The Copenhagen Chemometrics Group
10 APPLICATIONS OF THE TUCKER3 MODEL
Contents
By C. A. Andersson
- Model dimensionality
- Constrained vs. unconstrained models
- Residual matrices
- Core rotation
- Theoretical question
- Three-way tucker regression
- Two-segment validation of component models
- Two-segment validation of regression models
Data dataset1.mat contains fluorescence excitation emission data of thick juice. Purpose Learning to do analysis of real data with the Tucker model. Information R. Henrion N-way principal component analysis theory, algorithms and applications. Chemom.Intell.Lab.Syst. 25:1-23, 1994 Prerequisites As for chapter 8 |
We will use Tucker3 modeling to investigate a data set
from spectrofluorometric analysis of thick juice, see Andersson et al. (Analysis of N-dimensional data arrays from fluorescence spectroscopy on an intermediary sugar product. Fresenius J.Anal.Chem. 359 (2):138-142, 1997) for more details on this.
Thick juice
is an intermediary product from the production of white crystalline sugar. The dimensions of the array is (28,20,311). The first mode is fraction number (or elution time), the second mode is the excitation wavelength (250 nm – 440 nm) and the third mode is the emission wavelength (250 nm – 560 nm). Start by loading the data set.
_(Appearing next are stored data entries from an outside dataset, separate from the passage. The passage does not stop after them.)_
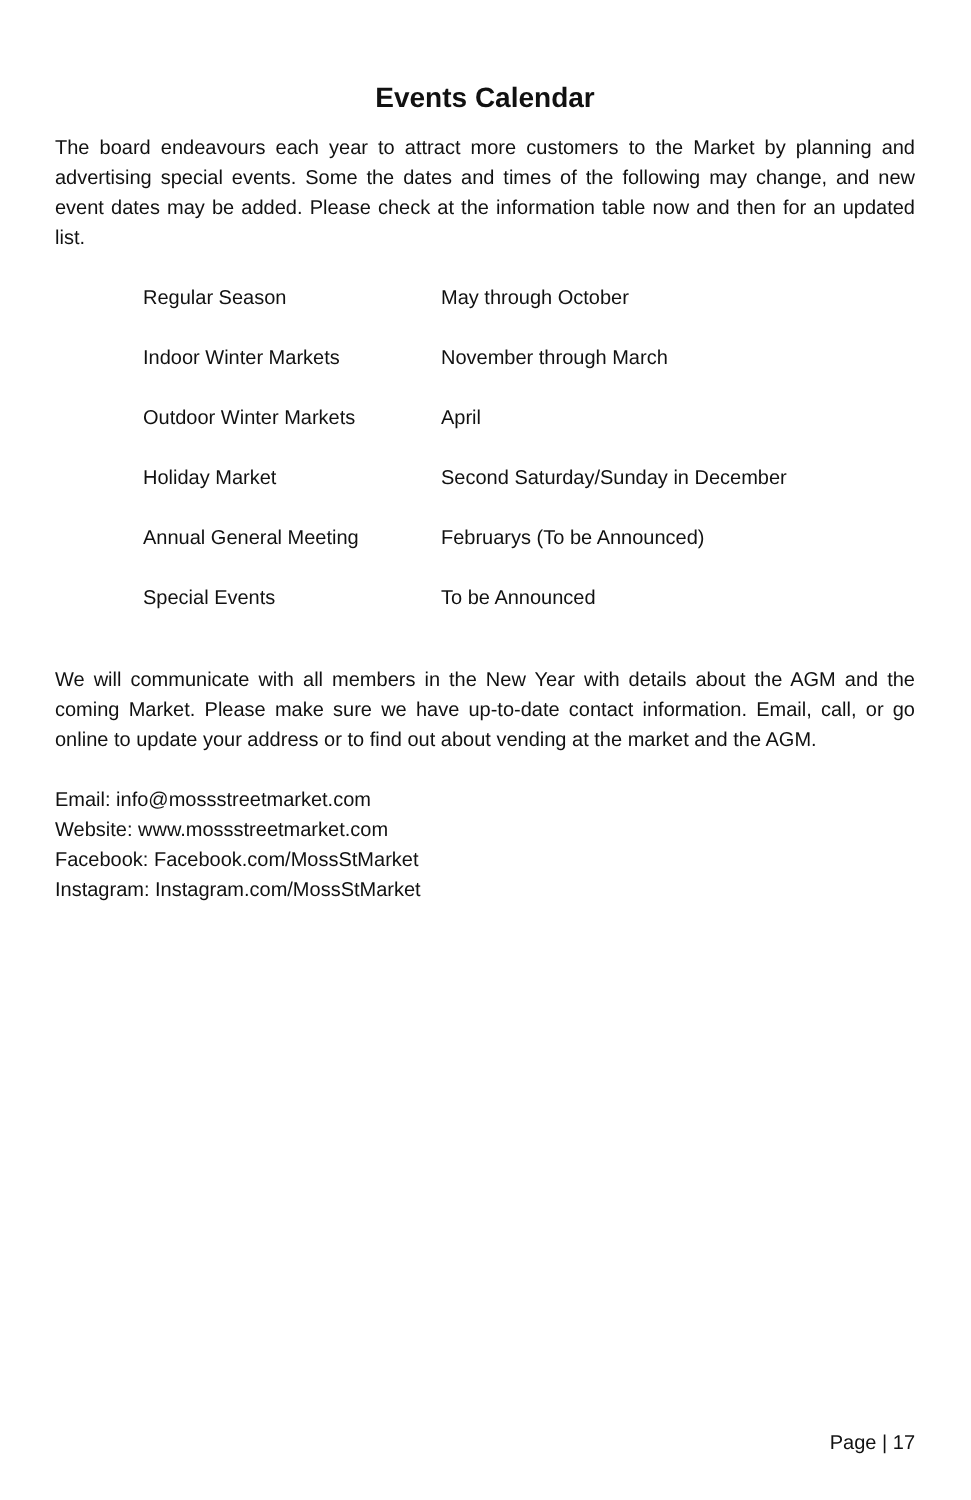Events Calendar
The board endeavours each year to attract more customers to the Market by planning and advertising special events. Some the dates and times of the following may change, and new event dates may be added. Please check at the information table now and then for an updated list.
| Regular Season | May through October |
| Indoor Winter Markets | November through March |
| Outdoor Winter Markets | April |
| Holiday Market | Second Saturday/Sunday in December |
| Annual General Meeting | Februarys (To be Announced) |
| Special Events | To be Announced |
We will communicate with all members in the New Year with details about the AGM and the coming Market. Please make sure we have up-to-date contact information. Email, call, or go online to update your address or to find out about vending at the market and the AGM.
Email: info@mossstreetmarket.com
Website: www.mossstreetmarket.com
Facebook: Facebook.com/MossStMarket
Instagram: Instagram.com/MossStMarket
Page | 17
Load dataset1 and inspect fluorescence landscapes of the 28 fractions.
Look for features/patterns in the modes that could be exploited.
1. Model dimensionality
Explore all possible/valid dimensionalities
w = (1,1,1), (2,2,1),…,(4,4,4) to find the optimal dimensionality of the model of X.
You can do it a slow way and a much slower way!
Remember that the max. number of factors to extract cannot be higher than the product of the two lower. Let the computer do it in an automated way.
2. Constrained vs. unconstrained models
Using the dimensionality previously found
Estimate an orthogonal as well as an unconstrained model.
Investigate and explore both models thoroughly.
Argument in an exact manner for your findings and include comments on the differences between the two solutions.
Hint me
3. Residual matrices
Plot the residual matrices/landscape
comment on the distribution of the error over the samples.
Suggest a way to make a simple plot to compare the error of the samples.
Decide if one, or more, samples have to be removed.
4. Core rotation
Experiment with the available core rotations
and make a new solution that can easily be interpreted.
What are the explicit arguments for choosing this model. Check that the premisses hold: Orthogonality and/or non-orthogonality of factors, non-orthogonality of rotation matrices.
Estimate the relative percentage of the explained variation
accounted for by the significant combinations of outer products.
Construct a new model using only these combinations of factors (use the correct weights) and explore the model visually.
5. Theoretical question
Prove that the maximum number of factors that can be found
is restricted by the product of the two lowest number of factors for any model.
Use the equations given in Chapters 1 and 2.
Hint me
6. Three-way tucker regression
Use regression to model the behaviour of the y measurements (pH).
Hint me
7. Two-segment validation of component models
Make an M-file
that can construct at least two sub-arrays (splithalf) of the array X, and that,
using these arrays in turn, can plot a validation error (SSE) as a function of the feasible model dimensions from (1,1,1),…,(5,5,5).
8. Two-segment validation of regression models
Make an extension of the M-file from above
that can plot the validation (SSE) and prediction (RMSEP) error as a function of the feasible model dimensions from (1,1,1),…,(5,5,5).
Again use the split-half principle.